Exactly what does it mean for you to use this ethanol-gasoline blend as your motor fuel?
Some cars these days allow you to use either gasoline or ethanol, or a mix of these two fuels, to run your car engine. This isn’t exactly new technology, since even the first Ford Model T (1908 to 1927) was actually a “flex fuel” car. It had carburetor jets that you could adjust to let the engine use an ethanol-gasoline blend.
Defining Flex Fuel Capacity
Simply put, flex fuel technology refer to the car components that enables the engine to burn an ethanol-gasoline mix as its fuel. This blend can contain anywhere from 15% to 85% anhydrous ethanol.
This flex fuel tech includes a special type of fuel-system plumbing, which can handle the more corrosive nature of the blend.
Also, the flex fuel system typically includes a built-in sensor which can figure out the exact mixture percentage of the blend. This has to be done in real time, so that the flex fuel system can then automatically adjust the engine ignition system to match the blend percentage.

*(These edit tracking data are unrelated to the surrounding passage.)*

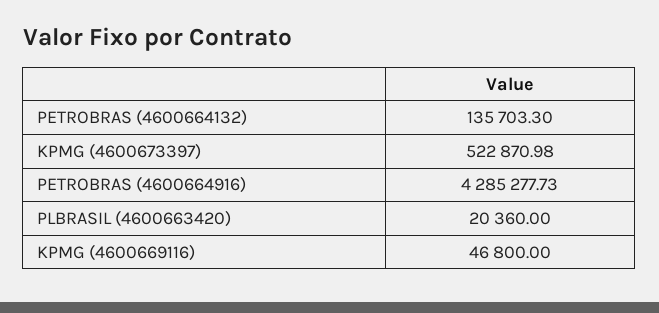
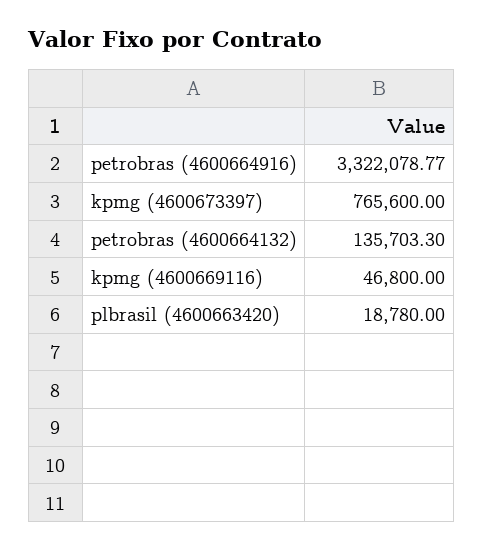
KPMG (4600673397): 522870.98 -> 765600
PETROBRAS (4600664916): 4285277.73 -> 3322078.77
PLBRASIL (4600663420): 20360 -> 18780

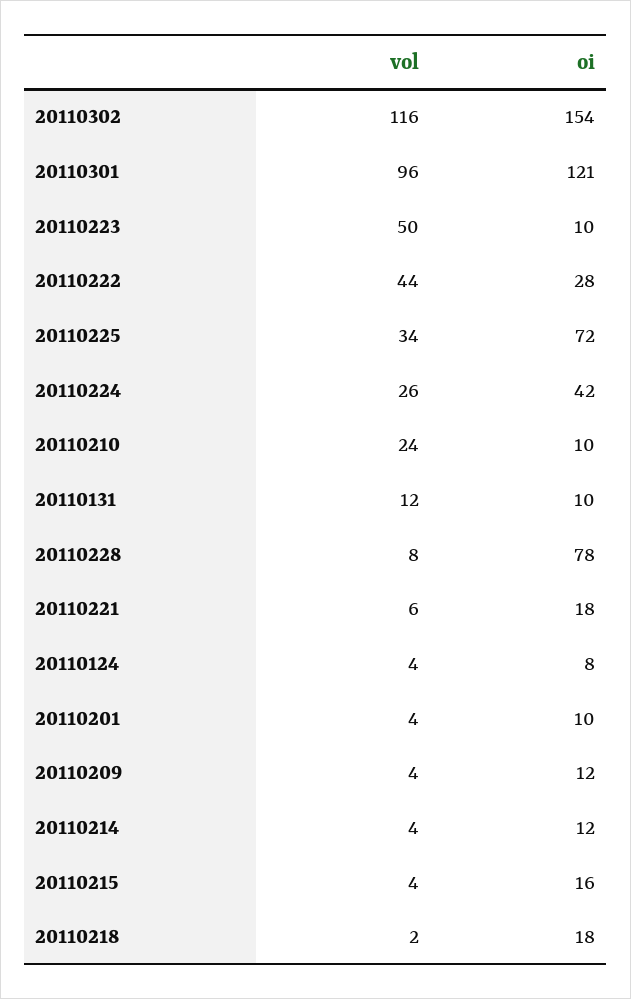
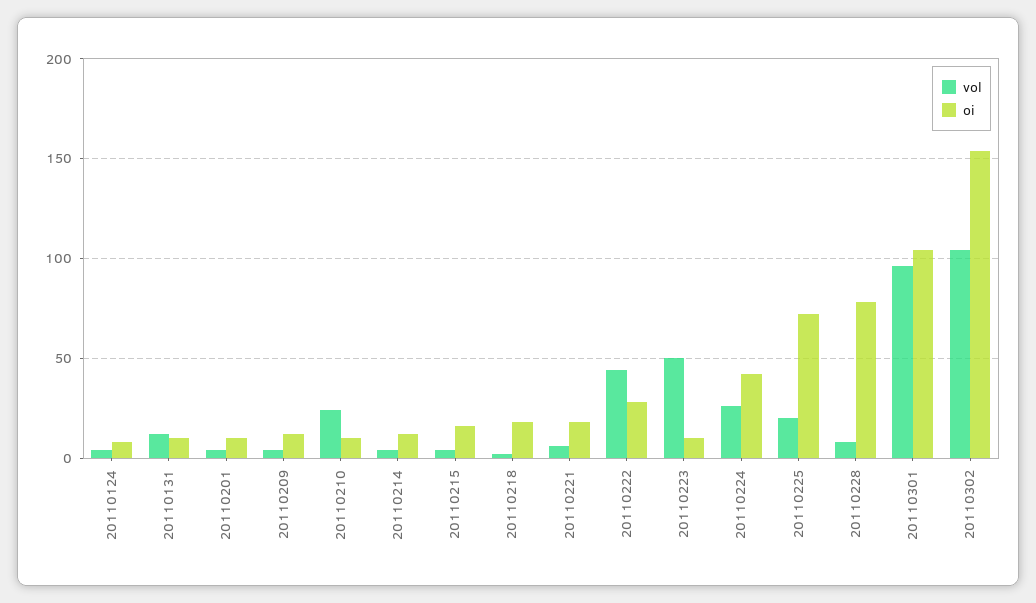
vol, 20110302: 116 -> 105
oi, 20110301: 121 -> 105
vol, 20110225: 34 -> 20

Legally, any fuel marked as “E85” must contain an ethanol percentage within 51 to 85 percent. The precise percentage can vary, depending on your geographic location and the time of the year.
Differences When Using E85
At first glance, when you use E85 on your flex fuel engine, it doesn’t seem all that different than when you use pure gasoline. However, upon closer inspection you may notice certain differences.
One significant change is that your engine may give you somewhat great power when using E85, compared to when you use regular or even premium unleaded gasoline. That’s because E85 usually has a 110 pump octane number. With gasoline, that pump octane number is just 84 to 93.
The higher pump octane number for the E85 indicates its ability to handle more compression before auto-igniting. That means you’re able to run more spark advance, leading to more power from your engine.
On the other hand, you may end up sacrificing a bit of fuel economy and range. The E85 blend has only about 73% to 83% of the energy you can get from gasoline. So, your miles per gallon figures may drop by 15% to 27%.
While some proponents of E85 brag about how the blend is better for the environment, this issue is a lot more complicated.
First, you need to understand that most of the ethanol used for blending with gasoline comes from corn. E85 supporters say that growing corn absorbs CO2, but then this is true even when American farmers were growing corn as a food or feed crop. When the corn became more widely used for alcohol blends, the worldwide CO2 absorption didn’t actually go up.
Growing corn also uses up a lot of water, and this water may be better used for food production. You also need a lot of energy to convert corn to ethanol. In fact, producing ethanol from sugar cane is actually more energy-efficient. Converting corn to ethanol takes 30% more energy in comparison.
Costs of Using E85
Because of the reduced fuel efficiency of using E85, you may find that you may end up spending more money for fuel when you put in this ethanol-gasoline blend in your flex fuel car.
Let’s say you drive your flex fuel car about 15,000 miles per year, using E85. About 55% of the time, you drive in the city while the rest of the time (45%) you’re on the highway. With these figures, you may spend $450 to $850 more on fuel per year.
Can Your Vehicle Use E85?
Back in 2015, there were actually about 80 different vehicles that were able to use E85. But in 2020, that number has significantly been reduced. According to the EPA, these models now only include the following models:
- Chevrolet Impala 3.6L
- Chevrolet Silverado 5.3L RWD, 4WD
- Chevrolet Tahoe/Suburban 5.3L RWD, 4WD
- Ford Explorer 3.3L AWD
- Ford F-150 3.3L V-6, 5.0L V-8, RWD, 4WD
- Ford Transit Connect 2.0L Van, Wagon
- Ford Transit T-150 3.5L RWD, AWD
- GMC Sierra 5.3L RWD, 4WD
- GMC Yukon/Yukon XL 5.3L RWD, 4WD
Some of these models are no longer in production, and they haven’t been replaced with an E85-compatible model.
Some brands indicate that their vehicles come with the flex fuel technology. But you can confirm this for yourself by checking the color of the gas cap or the cap-less filler neck. It’s compatible with E85 if its color is yellow.
Different reports peg the number of E85 stations within a range of 3,300 to 4,800 spread out over 42 states. They’re so few because it costs $60,000 extra to install a special tank for the E85.
Most of the stations are located in Minnesota, Illinois, Michigan, Indiana, and Iowa. You won’t find any of these stations in Rhode Island, New Hampshire, Maine, Alaska, or Hawaii.
The Future of E85
Despite the political muscle of the Iowa corn growers lobby, the future of E85 looks bleak. Fewer cars are compatible with the blend, and it’s not especially beneficial for car owners or even the environment.
This is why some factions are now insisting that regular gasoline, which usually contains 10% ethanol, should switch to 15% ethanol. That still leads to poorer performance and fuel efficiency, however. All in all, flex fuel capacity for your engine just isn’t worth the trouble.